Federal and State Laws
All conduct prohibited by federal and state law is in violation of District policy. This includes, but is not limited to, sexual harassment, sexual assault, dating violence, domestic violence, stalking, sexual violence, and sexual exploitation.
The Title IX Coordinator oversees MSJC’s compliance with federal and state laws that prohibit sexual harassment and provide protections for those who are involved.
Federal Law: Title IX
Title IX of the Education Amendments of 1972 is a federal civil rights law. Title IX states:
No person in the United States shall, on the basis of sex, be excluded from participation in, be denied the benefits of, or be subjected to discrimination under any education program or activity receiving Federal financial assistance.

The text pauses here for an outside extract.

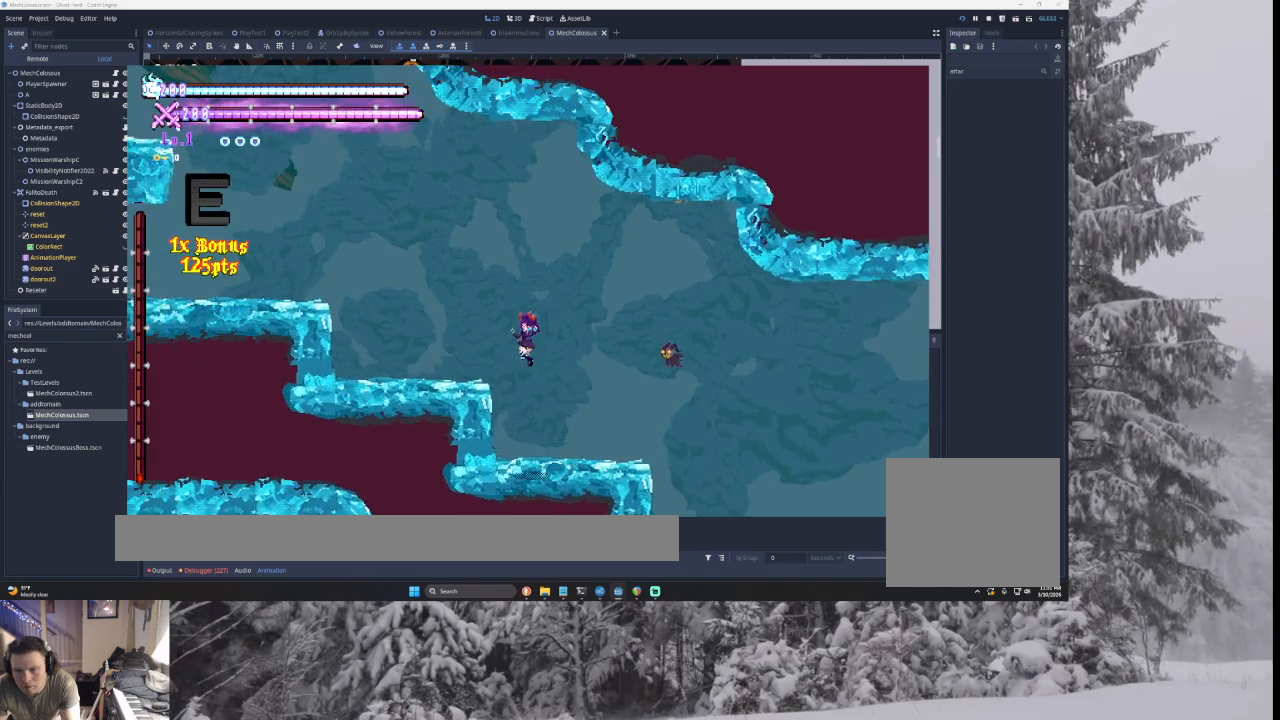
{"buttons": ["CROSS", "TRIANGLE"], "left_stick": "left", "right_stick": "center", "events": [[100, "TRIANGLE", "up"], [367, "TRIANGLE", "down"]]}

Sexual harassment, sexual assault, dating violence, domestic violence, and stalking are all prohibited under Title IX.
For conduct to be addressed through guidelines set forth in Title IX, the following jurisdictional requirements must be met:
- Conduct took place in the United States;
- Conduct took place in a District "education program or activity," including locations, events, or circumstances over which the District exercised substantial control over both the Respondent and the context in which the harassment occurred, at on-campus and off-campus properties and buildings owned or controlled by the District or an officially recognized student organization;
- Conduct meets the definition of Title IX "sexual harassment."
See AP 3434 for the complete Title IX grievance process, including the prescribed timeline.
State Law: California SB 493
California Senate Bill 493 went into effect on January 1, 2022 and requires postsecondary institutions that receive state financial assistance to comply with requirements related to protecting students and providing procedural protections when there is a complaint of sexual harassment.
See AP 3410 for the grievance process that applies when conduct does not fall under Title IX.
State Law: California SB 967
California Senate Bill 967 was enacted into law in 2014 and requires schools whose students receive financial aid to uphold an affirmative consent standard. Sometimes called the “Yes Means Yes Law,” it defines what consent is, when it is required, and the circumstances under which someone can consent to engage in sexual activity.